- [EXERCISE REQUIREMENTS] Go through the entries below and work out how many lines include "produkty". Answer with the number only.

- [RECORDS FOR THE TASK]
==============================
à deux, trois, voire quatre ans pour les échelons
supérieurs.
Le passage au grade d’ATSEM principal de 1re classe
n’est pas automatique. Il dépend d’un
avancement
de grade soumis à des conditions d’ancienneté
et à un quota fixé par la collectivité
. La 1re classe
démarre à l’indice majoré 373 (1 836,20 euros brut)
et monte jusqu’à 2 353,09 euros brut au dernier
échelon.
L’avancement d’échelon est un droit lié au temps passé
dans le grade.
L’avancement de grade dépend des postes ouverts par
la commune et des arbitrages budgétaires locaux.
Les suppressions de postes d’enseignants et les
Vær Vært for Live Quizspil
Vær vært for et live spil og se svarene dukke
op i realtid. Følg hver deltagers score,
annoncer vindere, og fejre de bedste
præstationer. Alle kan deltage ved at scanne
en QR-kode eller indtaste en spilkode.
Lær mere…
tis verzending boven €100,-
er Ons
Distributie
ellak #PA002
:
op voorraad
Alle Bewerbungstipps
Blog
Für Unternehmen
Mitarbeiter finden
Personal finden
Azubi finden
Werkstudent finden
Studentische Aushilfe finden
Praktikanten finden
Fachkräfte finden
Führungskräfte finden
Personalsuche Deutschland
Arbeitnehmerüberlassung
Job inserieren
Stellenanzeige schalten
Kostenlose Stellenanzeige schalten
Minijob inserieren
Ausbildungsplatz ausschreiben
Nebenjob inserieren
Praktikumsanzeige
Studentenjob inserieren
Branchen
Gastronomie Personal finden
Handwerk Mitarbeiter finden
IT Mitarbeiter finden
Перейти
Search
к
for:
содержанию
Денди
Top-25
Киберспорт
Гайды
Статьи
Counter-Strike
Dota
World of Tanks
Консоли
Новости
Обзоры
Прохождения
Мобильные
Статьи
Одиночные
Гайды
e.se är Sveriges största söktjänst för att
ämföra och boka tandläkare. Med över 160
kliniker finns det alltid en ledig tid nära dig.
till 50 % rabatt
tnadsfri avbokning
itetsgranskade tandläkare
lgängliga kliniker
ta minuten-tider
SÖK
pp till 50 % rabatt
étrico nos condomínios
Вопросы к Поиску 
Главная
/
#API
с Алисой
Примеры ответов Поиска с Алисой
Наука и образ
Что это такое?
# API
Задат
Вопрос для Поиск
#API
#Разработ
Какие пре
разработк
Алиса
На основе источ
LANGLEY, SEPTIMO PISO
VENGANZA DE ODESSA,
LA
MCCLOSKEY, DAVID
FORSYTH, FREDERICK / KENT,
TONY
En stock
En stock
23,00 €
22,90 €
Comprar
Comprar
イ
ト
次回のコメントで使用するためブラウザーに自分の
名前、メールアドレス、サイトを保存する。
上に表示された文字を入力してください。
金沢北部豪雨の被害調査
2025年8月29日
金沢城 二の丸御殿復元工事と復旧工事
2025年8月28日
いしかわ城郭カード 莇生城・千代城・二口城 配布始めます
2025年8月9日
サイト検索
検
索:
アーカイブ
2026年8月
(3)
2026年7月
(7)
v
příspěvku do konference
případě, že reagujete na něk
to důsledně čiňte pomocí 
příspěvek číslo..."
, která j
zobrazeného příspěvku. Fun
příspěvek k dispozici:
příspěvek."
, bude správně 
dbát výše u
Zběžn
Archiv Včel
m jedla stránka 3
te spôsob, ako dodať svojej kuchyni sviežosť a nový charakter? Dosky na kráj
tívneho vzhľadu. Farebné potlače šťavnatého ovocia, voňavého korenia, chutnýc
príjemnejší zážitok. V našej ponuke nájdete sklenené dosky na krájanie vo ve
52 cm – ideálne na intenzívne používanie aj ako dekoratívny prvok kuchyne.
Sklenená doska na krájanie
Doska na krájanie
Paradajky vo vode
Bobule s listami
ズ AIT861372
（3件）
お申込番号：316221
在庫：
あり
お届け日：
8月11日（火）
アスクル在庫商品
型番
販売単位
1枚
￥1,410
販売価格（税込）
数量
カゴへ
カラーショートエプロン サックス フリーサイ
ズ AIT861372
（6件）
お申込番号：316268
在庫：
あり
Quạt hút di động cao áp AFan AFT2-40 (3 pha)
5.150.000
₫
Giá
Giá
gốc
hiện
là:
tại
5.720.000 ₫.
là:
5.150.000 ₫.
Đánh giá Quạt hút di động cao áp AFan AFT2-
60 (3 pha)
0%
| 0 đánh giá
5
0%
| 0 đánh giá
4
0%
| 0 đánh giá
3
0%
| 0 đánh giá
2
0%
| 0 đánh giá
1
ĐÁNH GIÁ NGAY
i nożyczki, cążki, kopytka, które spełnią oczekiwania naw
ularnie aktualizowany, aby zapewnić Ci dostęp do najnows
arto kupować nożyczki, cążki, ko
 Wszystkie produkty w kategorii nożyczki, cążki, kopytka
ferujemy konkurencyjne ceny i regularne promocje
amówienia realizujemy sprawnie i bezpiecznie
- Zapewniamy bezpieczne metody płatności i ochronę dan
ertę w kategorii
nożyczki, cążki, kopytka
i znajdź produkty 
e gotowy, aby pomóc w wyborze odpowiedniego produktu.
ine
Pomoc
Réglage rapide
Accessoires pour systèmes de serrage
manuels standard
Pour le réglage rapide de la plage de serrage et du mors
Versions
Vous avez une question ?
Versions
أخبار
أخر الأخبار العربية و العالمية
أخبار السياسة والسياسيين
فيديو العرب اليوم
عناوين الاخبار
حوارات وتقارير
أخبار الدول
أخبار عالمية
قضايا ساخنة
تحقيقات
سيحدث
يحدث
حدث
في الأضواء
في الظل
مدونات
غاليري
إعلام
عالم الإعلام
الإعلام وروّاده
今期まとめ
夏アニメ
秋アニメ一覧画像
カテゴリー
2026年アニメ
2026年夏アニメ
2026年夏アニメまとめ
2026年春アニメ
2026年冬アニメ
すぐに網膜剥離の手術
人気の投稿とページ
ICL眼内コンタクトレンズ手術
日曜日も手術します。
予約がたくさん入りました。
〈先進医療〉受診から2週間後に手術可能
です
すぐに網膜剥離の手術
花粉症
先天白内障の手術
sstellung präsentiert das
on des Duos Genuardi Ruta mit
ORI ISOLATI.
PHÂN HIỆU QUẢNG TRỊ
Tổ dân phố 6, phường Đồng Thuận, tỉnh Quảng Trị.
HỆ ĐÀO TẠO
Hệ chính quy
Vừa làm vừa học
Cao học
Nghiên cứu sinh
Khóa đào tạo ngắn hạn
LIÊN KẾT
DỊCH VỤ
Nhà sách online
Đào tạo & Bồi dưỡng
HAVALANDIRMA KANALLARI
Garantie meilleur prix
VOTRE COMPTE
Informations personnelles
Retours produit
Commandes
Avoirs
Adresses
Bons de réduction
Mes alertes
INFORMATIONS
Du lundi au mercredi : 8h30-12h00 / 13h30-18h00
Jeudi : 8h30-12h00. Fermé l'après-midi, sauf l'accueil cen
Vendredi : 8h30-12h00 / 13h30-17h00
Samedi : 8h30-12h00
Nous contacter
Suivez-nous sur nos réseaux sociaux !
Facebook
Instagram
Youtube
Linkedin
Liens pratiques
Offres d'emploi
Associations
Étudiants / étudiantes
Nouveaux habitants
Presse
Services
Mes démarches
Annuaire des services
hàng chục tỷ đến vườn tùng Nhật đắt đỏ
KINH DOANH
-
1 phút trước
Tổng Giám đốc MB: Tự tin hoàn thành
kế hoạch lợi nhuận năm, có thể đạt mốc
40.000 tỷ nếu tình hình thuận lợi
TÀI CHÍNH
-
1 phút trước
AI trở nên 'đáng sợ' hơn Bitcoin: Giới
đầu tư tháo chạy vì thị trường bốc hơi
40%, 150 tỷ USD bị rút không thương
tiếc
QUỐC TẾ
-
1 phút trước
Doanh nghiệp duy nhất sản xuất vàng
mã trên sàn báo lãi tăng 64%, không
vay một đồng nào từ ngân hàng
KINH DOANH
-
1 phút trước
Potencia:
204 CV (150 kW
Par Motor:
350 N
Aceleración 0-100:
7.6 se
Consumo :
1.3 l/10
==============================
- [ANSWER BOX] 2